Se na ópera Mozart & Salieri a escrita musical parece outonal, em seu soturno melodismo psicológico, a orquestração de colorido peculiar das óperas e criações sinfônicas de Rimsky-Korsakov, é imanente  na sua suíte em quatro movimentos, Sheherazade. Às quais  a competente regência de Tobias Volkman, frente à OSTM, empresta dignidade no confronto desta dupla particularidade estilística.

A  decoratividade da partitura exerce envolvência e magnetismo impar em  qualquer ouvinte, tornando, assim, maior o deleite visual da sua transposição por M. Fokine para os Balés Russos. Sua memorial estreia, em 1910, trouxe-lhe, também, os signos do sensualismo orientalista que atingia a música, o teatro e a literatura .

Com uma dose inusitada de volúpia e violência, no atrevimento sequencial de suas referências orgiásticas e de mortalidade. O que possibilitou a surpresa da auto sacralização de Nijinski  ao lado da irradiante atriz/bailarina Ida Rubinstein.

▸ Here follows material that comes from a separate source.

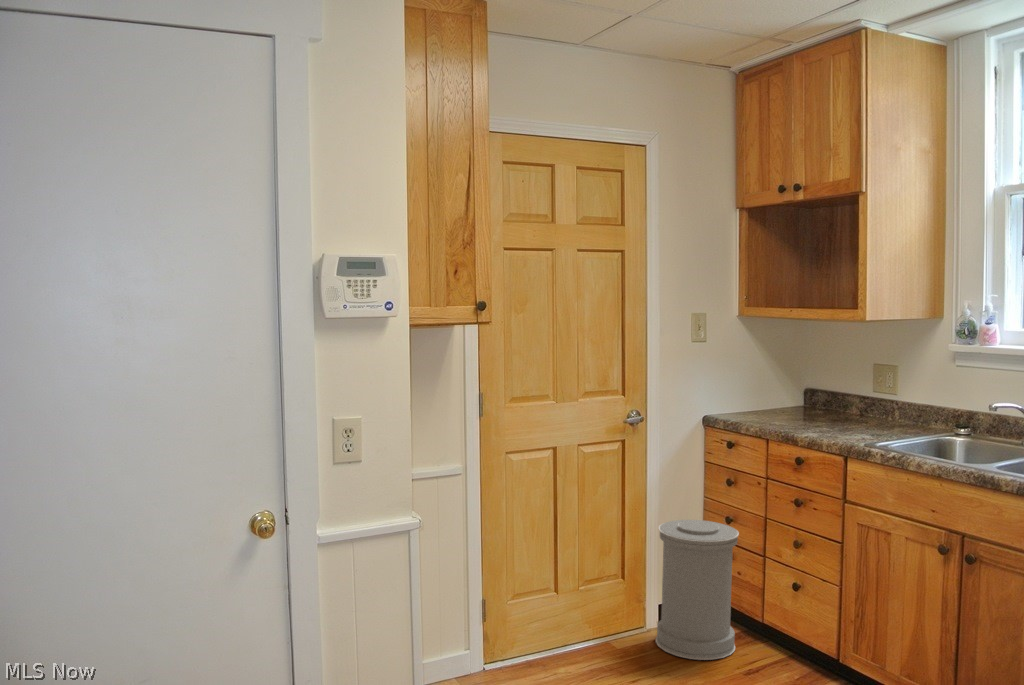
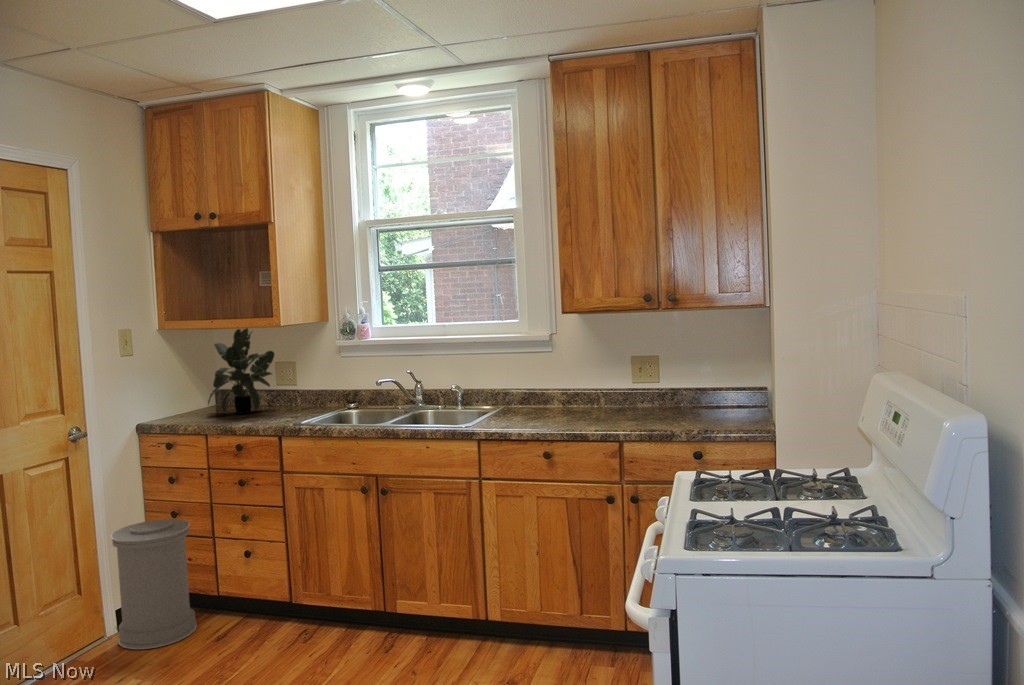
potted plant: none [784,318,872,420] -> present [208,328,274,414]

A reconstituição coreográfica do italiano Toni Candeloro tem competência artesanal e legado histórico, na precisa materialização dos efeitos visuais( a partir dos figurinos e cenários pioneiros de L. Bakst) e  na noção da dinâmica gestual.

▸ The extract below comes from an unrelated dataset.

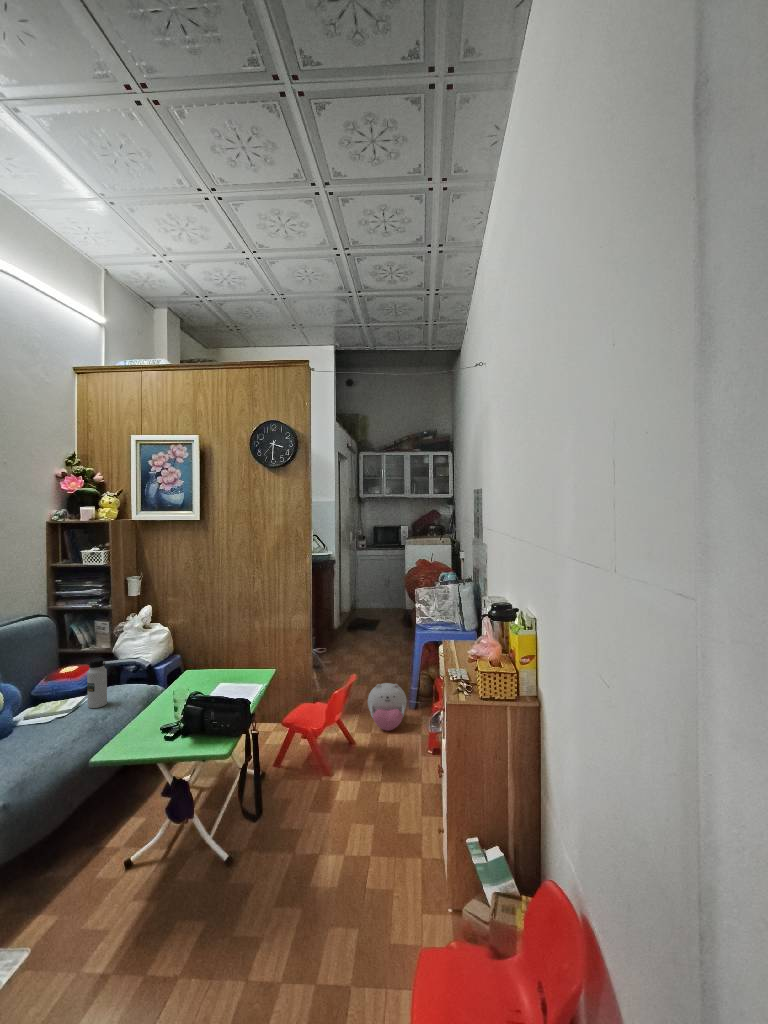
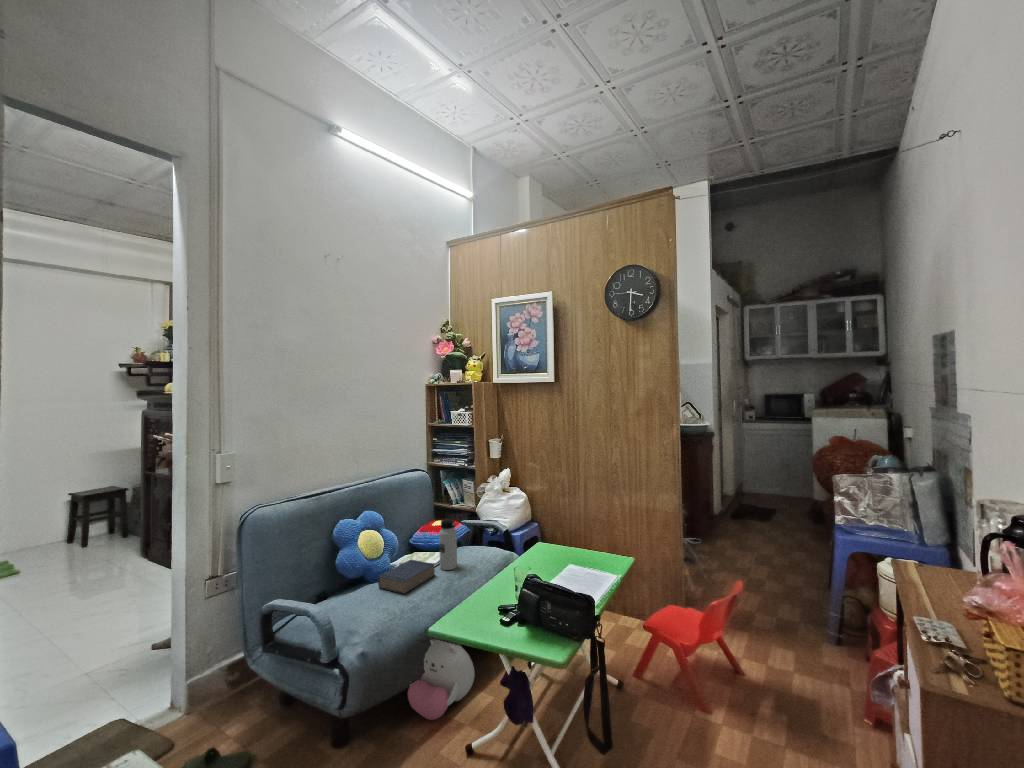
plush toy: present [368,683,407,731] -> present [408,640,474,720]
book: none [22,703,85,736] -> present [378,560,435,594]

Que é correspondida pelo Balé do TM no ardor de sua representação, com destaque para as cenas de conjunto com suas danças características, e nas pantomimas solos, de rigorosa expressão corporal e domínio dos papéis (Marcelo Misailidis, Anderson Dionísio e Toni Candeloro).

Onde o grande momento é o adagio  com seu pas-de-deux apaixonado, enquanto artistas e personagens, de Zobeida  a favorita do Sultão, e o Escravo Dourado.

De enérgica e sensorial fisicalidade com Cícero Gomes e de instintiva técnica e dramaticidade em Renata Tubarão. Quando, sem virtuosismos supérfluos, estabelecem, enfim, uma carismática e compensadora empatia com o público.

Wagner Correa de Araujo


RIMSKY-KORSAKOV : ÓPERA E BALÉ EM UM ATO está em cartaz no Theatro Municipal/RJ, de quarta a sábado, 20h; domingo, 17h. 120 minutos. Até 02 de outubro.